[[ SUPPLIED INFORMATION open ]]
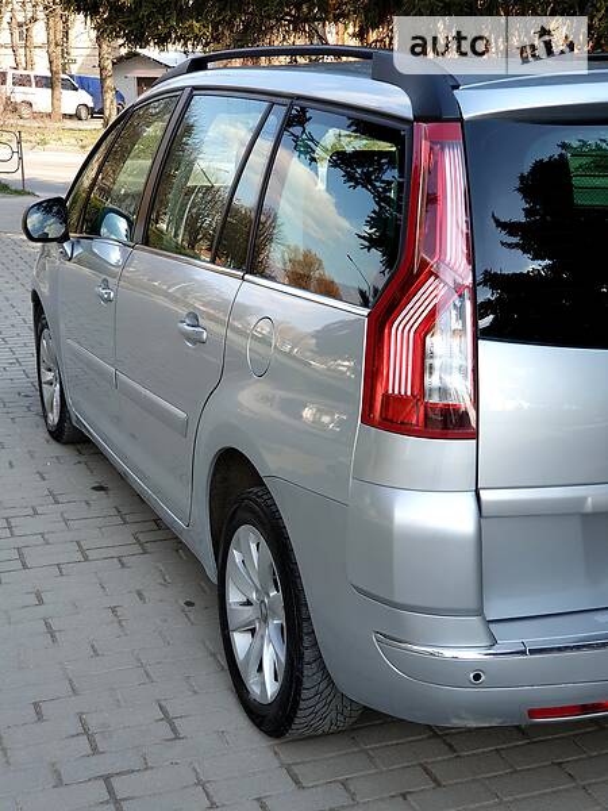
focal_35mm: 52
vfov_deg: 36.8
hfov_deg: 28.0
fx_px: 1218
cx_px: 304
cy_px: 406
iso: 25
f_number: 2.4
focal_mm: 6
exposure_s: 1/163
[[ SUPPLIED INFORMATION closed ]]
Nothing but the lines from the one that contains "vfov_deg: 36.8" through the last line of the entries should appear in your reply, each repeated exactly.

vfov_deg: 36.8
hfov_deg: 28.0
fx_px: 1218
cx_px: 304
cy_px: 406
iso: 25
f_number: 2.4
focal_mm: 6
exposure_s: 1/163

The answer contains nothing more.